BEGIN

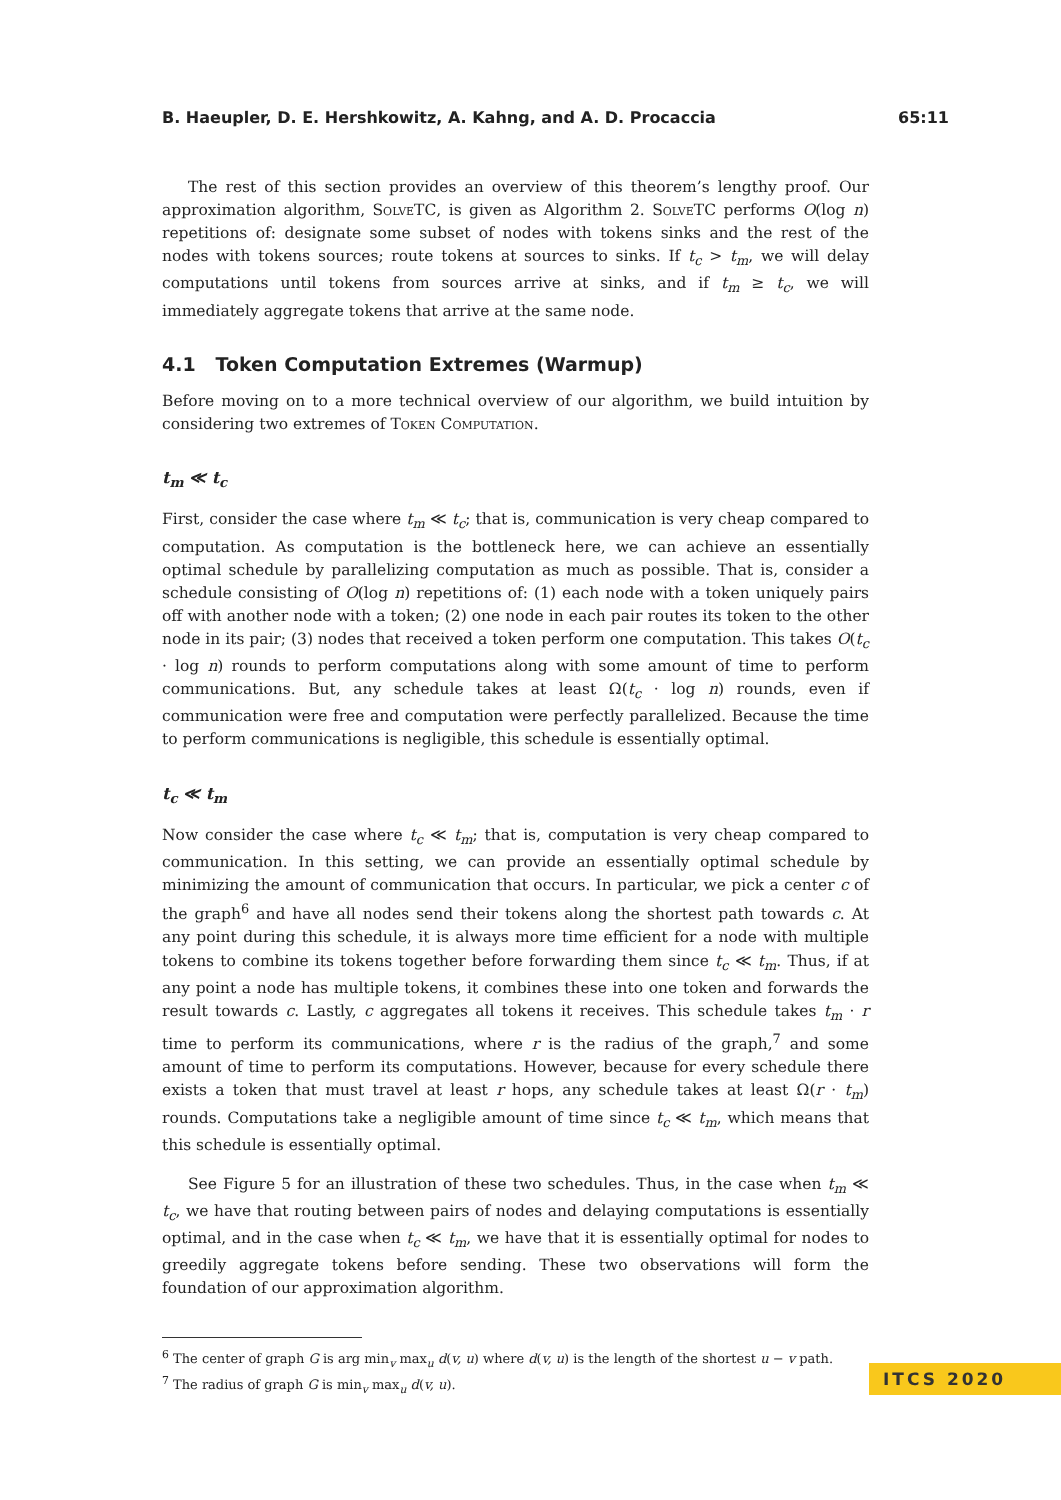B. Haeupler, D. E. Hershkowitz, A. Kahng, and A. D. Procaccia 65:11
The rest of this section provides an overview of this theorem’s lengthy proof. Our approximation algorithm, SolveTC, is given as Algorithm 2. SolveTC performs O(log n) repetitions of: designate some subset of nodes with tokens sinks and the rest of the nodes with tokens sources; route tokens at sources to sinks. If t<sub>c</sub> > t<sub>m</sub>, we will delay computations until tokens from sources arrive at sinks, and if t<sub>m</sub> ≥ t<sub>c</sub>, we will immediately aggregate tokens that arrive at the same node.
4.1 Token Computation Extremes (Warmup)
Before moving on to a more technical overview of our algorithm, we build intuition by considering two extremes of Token Computation.
t<sub>m</sub> ≪ t<sub>c</sub>
First, consider the case where t<sub>m</sub> ≪ t<sub>c</sub>; that is, communication is very cheap compared to computation. As computation is the bottleneck here, we can achieve an essentially optimal schedule by parallelizing computation as much as possible. That is, consider a schedule consisting of O(log n) repetitions of: (1) each node with a token uniquely pairs off with another node with a token; (2) one node in each pair routes its token to the other node in its pair; (3) nodes that received a token perform one computation. This takes O(t<sub>c</sub> · log n) rounds to perform computations along with some amount of time to perform communications. But, any schedule takes at least Ω(t<sub>c</sub> · log n) rounds, even if communication were free and computation were perfectly parallelized. Because the time to perform communications is negligible, this schedule is essentially optimal.
t<sub>c</sub> ≪ t<sub>m</sub>
Now consider the case where t<sub>c</sub> ≪ t<sub>m</sub>; that is, computation is very cheap compared to communication. In this setting, we can provide an essentially optimal schedule by minimizing the amount of communication that occurs. In particular, we pick a center c of the graph<sup>6</sup> and have all nodes send their tokens along the shortest path towards c. At any point during this schedule, it is always more time efficient for a node with multiple tokens to combine its tokens together before forwarding them since t<sub>c</sub> ≪ t<sub>m</sub>. Thus, if at any point a node has multiple tokens, it combines these into one token and forwards the result towards c. Lastly, c aggregates all tokens it receives. This schedule takes t<sub>m</sub> · r time to perform its communications, where r is the radius of the graph,<sup>7</sup> and some amount of time to perform its computations. However, because for every schedule there exists a token that must travel at least r hops, any schedule takes at least Ω(r · t<sub>m</sub>) rounds. Computations take a negligible amount of time since t<sub>c</sub> ≪ t<sub>m</sub>, which means that this schedule is essentially optimal.
See Figure 5 for an illustration of these two schedules. Thus, in the case when t<sub>m</sub> ≪ t<sub>c</sub>, we have that routing between pairs of nodes and delaying computations is essentially optimal, and in the case when t<sub>c</sub> ≪ t<sub>m</sub>, we have that it is essentially optimal for nodes to greedily aggregate tokens before sending. These two observations will form the foundation of our approximation algorithm.
<sup>6</sup> The center of graph G is arg min<sub>v</sub> max<sub>u</sub> d(v, u) where d(v, u) is the length of the shortest u − v path.
<sup>7</sup> The radius of graph G is min<sub>v</sub> max<sub>u</sub> d(v, u).
ITCS 2020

END

Could you please return each line of the material exactly, dropping the pictures?

B. Haeupler, D. E. Hershkowitz, A. Kahng, and A. D. Procaccia 65:11
The rest of this section provides an overview of this theorem’s lengthy proof. Our approximation algorithm, SolveTC, is given as Algorithm 2. SolveTC performs O(log n) repetitions of: designate some subset of nodes with tokens sinks and the rest of the nodes with tokens sources; route tokens at sources to sinks. If t<sub>c</sub> > t<sub>m</sub>, we will delay computations until tokens from sources arrive at sinks, and if t<sub>m</sub> ≥ t<sub>c</sub>, we will immediately aggregate tokens that arrive at the same node.
4.1 Token Computation Extremes (Warmup)
Before moving on to a more technical overview of our algorithm, we build intuition by considering two extremes of Token Computation.
t<sub>m</sub> ≪ t<sub>c</sub>
First, consider the case where t<sub>m</sub> ≪ t<sub>c</sub>; that is, communication is very cheap compared to computation. As computation is the bottleneck here, we can achieve an essentially optimal schedule by parallelizing computation as much as possible. That is, consider a schedule consisting of O(log n) repetitions of: (1) each node with a token uniquely pairs off with another node with a token; (2) one node in each pair routes its token to the other node in its pair; (3) nodes that received a token perform one computation. This takes O(t<sub>c</sub> · log n) rounds to perform computations along with some amount of time to perform communications. But, any schedule takes at least Ω(t<sub>c</sub> · log n) rounds, even if communication were free and computation were perfectly parallelized. Because the time to perform communications is negligible, this schedule is essentially optimal.
t<sub>c</sub> ≪ t<sub>m</sub>
Now consider the case where t<sub>c</sub> ≪ t<sub>m</sub>; that is, computation is very cheap compared to communication. In this setting, we can provide an essentially optimal schedule by minimizing the amount of communication that occurs. In particular, we pick a center c of the graph<sup>6</sup> and have all nodes send their tokens along the shortest path towards c. At any point during this schedule, it is always more time efficient for a node with multiple tokens to combine its tokens together before forwarding them since t<sub>c</sub> ≪ t<sub>m</sub>. Thus, if at any point a node has multiple tokens, it combines these into one token and forwards the result towards c. Lastly, c aggregates all tokens it receives. This schedule takes t<sub>m</sub> · r time to perform its communications, where r is the radius of the graph,<sup>7</sup> and some amount of time to perform its computations. However, because for every schedule there exists a token that must travel at least r hops, any schedule takes at least Ω(r · t<sub>m</sub>) rounds. Computations take a negligible amount of time since t<sub>c</sub> ≪ t<sub>m</sub>, which means that this schedule is essentially optimal.
See Figure 5 for an illustration of these two schedules. Thus, in the case when t<sub>m</sub> ≪ t<sub>c</sub>, we have that routing between pairs of nodes and delaying computations is essentially optimal, and in the case when t<sub>c</sub> ≪ t<sub>m</sub>, we have that it is essentially optimal for nodes to greedily aggregate tokens before sending. These two observations will form the foundation of our approximation algorithm.
<sup>6</sup> The center of graph G is arg min<sub>v</sub> max<sub>u</sub> d(v, u) where d(v, u) is the length of the shortest u − v path.
<sup>7</sup> The radius of graph G is min<sub>v</sub> max<sub>u</sub> d(v, u).
ITCS 2020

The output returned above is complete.